--- RECORDS PROVIDED Enclosed Below ---
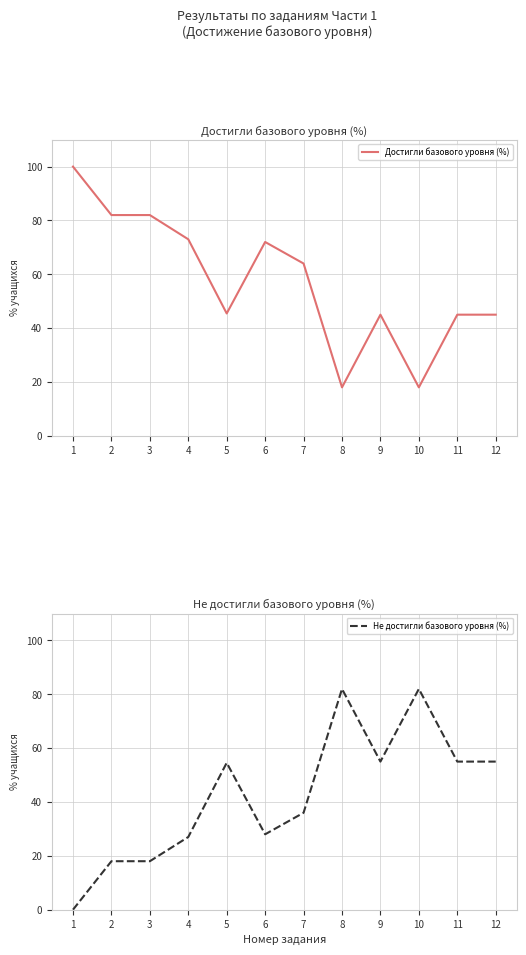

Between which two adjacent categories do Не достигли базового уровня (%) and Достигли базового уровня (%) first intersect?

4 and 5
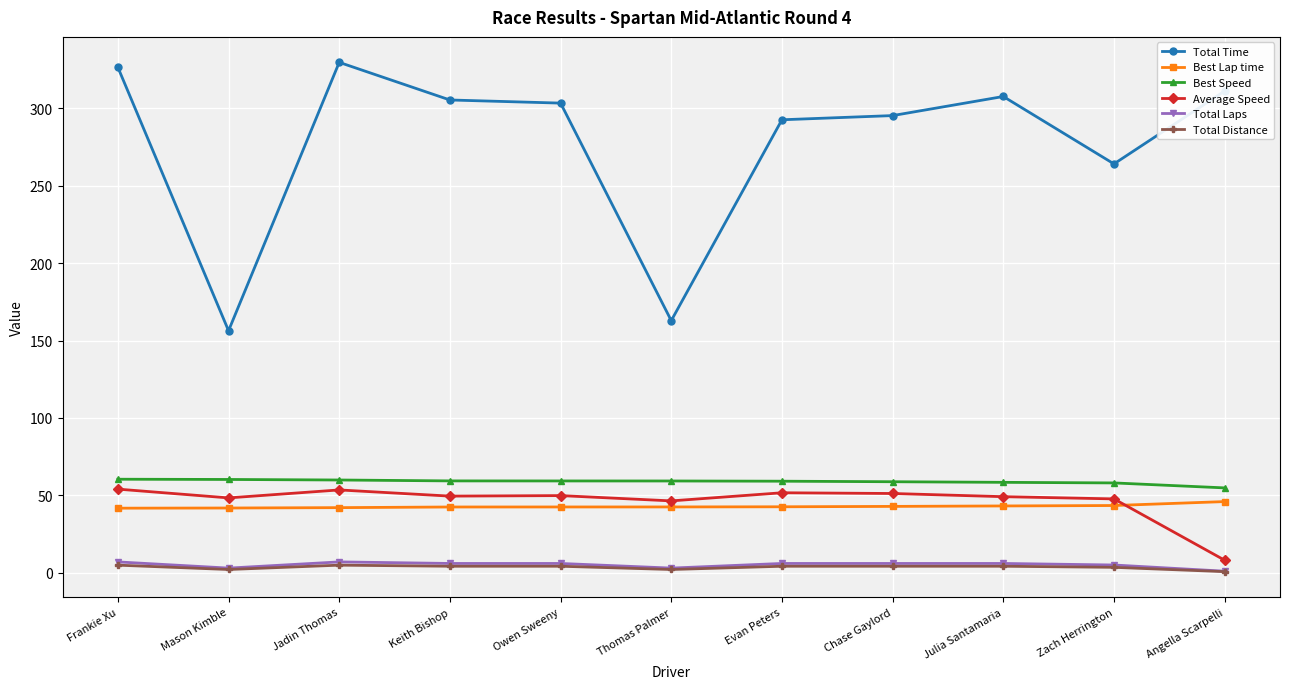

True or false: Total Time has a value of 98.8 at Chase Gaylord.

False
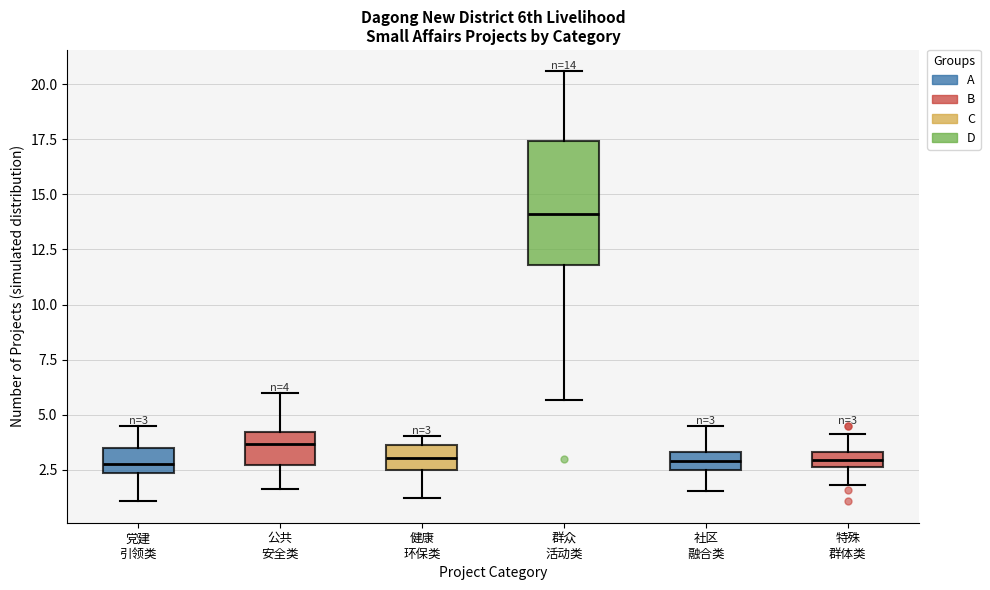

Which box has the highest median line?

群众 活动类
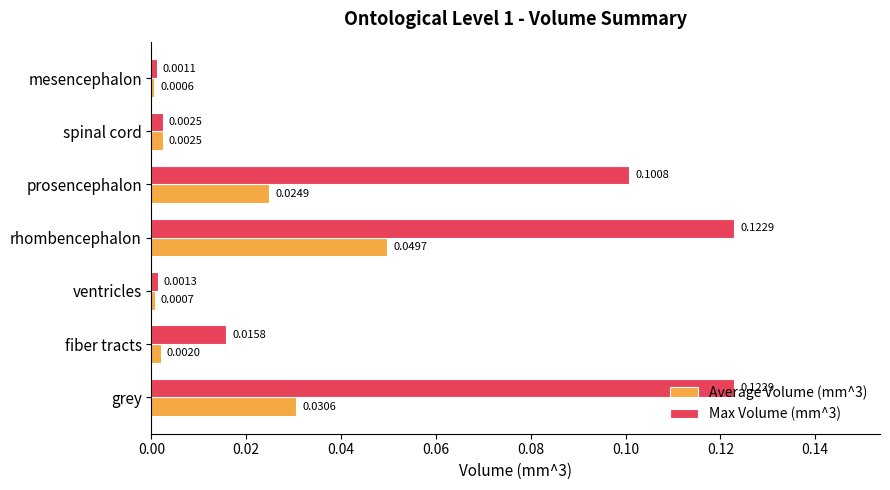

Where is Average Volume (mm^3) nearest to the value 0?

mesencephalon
--- End of Enclosed RECORDS PROVIDED ---
> _TASK ITEM_: Locate each line in the data that contains the word "value", treating case as significant, and copy those lines out.

> _EXERCISE RESPONSE_:
True or false: Total Time has a value of 98.8 at Chase Gaylord.
Where is Average Volume (mm^3) nearest to the value 0?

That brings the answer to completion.